### Task instructions
State how many lines of the items below contain the string "chlap", counting case-sensitively. Give only the number.

* * * * * * *

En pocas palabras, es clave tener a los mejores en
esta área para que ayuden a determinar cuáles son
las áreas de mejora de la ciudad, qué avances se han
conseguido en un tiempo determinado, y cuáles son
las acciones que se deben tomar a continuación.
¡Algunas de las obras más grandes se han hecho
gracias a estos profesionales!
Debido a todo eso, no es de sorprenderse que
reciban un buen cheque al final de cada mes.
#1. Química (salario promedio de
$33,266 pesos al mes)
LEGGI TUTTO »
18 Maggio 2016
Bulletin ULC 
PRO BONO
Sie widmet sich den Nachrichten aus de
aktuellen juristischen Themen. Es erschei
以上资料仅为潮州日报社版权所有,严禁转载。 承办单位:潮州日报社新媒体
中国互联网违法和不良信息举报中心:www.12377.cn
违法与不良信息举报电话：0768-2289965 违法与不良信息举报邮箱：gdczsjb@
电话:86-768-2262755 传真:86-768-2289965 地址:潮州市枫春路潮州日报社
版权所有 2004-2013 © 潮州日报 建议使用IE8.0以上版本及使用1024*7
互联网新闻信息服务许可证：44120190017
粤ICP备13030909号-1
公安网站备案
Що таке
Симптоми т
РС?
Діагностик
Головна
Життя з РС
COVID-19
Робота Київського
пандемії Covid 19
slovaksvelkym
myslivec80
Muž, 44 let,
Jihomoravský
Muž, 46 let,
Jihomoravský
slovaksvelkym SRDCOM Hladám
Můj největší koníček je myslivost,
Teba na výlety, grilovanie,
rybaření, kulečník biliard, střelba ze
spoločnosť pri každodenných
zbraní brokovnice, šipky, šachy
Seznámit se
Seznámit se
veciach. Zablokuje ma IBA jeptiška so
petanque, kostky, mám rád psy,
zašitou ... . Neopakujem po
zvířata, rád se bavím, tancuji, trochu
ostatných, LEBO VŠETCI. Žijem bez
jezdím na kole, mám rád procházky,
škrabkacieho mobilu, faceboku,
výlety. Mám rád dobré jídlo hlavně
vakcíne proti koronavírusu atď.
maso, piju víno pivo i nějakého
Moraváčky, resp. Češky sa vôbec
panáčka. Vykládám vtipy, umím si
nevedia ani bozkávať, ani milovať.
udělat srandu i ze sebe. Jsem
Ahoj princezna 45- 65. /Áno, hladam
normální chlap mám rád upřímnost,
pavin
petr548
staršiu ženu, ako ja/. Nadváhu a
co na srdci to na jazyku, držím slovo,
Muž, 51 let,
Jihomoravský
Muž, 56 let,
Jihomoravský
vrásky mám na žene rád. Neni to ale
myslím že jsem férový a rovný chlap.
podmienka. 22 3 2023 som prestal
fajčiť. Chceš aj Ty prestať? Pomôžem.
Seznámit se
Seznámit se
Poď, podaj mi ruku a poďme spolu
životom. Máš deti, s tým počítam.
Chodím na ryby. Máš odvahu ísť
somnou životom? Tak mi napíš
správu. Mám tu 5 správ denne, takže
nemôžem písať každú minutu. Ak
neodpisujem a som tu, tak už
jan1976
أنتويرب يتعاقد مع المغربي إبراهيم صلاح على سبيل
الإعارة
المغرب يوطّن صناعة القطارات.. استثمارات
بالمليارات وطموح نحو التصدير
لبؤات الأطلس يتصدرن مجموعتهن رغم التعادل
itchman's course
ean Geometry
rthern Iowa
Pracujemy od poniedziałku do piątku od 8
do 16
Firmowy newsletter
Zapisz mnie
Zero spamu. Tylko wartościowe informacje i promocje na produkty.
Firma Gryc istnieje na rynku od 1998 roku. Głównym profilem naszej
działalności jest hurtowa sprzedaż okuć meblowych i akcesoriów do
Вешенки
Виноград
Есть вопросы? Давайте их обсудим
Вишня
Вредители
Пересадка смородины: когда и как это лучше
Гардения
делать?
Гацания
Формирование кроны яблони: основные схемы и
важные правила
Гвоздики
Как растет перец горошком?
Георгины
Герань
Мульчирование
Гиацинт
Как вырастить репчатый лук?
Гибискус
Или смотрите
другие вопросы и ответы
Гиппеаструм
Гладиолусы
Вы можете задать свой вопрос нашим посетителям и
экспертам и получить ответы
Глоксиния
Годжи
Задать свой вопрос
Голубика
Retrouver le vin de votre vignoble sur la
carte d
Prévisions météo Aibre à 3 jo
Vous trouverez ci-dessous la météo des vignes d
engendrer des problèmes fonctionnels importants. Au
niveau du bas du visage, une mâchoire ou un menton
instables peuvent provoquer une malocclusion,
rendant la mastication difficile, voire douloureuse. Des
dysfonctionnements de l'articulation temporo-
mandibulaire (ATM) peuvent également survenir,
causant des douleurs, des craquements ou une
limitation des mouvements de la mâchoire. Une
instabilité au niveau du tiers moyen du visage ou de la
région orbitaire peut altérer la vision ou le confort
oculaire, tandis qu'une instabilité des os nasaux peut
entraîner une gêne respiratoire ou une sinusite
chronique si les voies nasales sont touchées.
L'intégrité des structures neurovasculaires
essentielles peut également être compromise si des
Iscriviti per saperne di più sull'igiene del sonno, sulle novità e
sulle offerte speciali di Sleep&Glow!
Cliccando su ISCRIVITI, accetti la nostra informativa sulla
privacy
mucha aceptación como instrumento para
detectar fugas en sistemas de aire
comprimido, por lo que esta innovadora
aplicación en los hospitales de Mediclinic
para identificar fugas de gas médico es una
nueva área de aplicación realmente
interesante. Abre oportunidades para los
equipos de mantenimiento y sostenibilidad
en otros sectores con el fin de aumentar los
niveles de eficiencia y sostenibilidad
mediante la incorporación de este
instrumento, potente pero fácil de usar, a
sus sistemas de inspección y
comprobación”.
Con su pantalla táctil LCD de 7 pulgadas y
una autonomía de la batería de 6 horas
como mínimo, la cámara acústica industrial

* * * * * * *

### Answer to this problem
2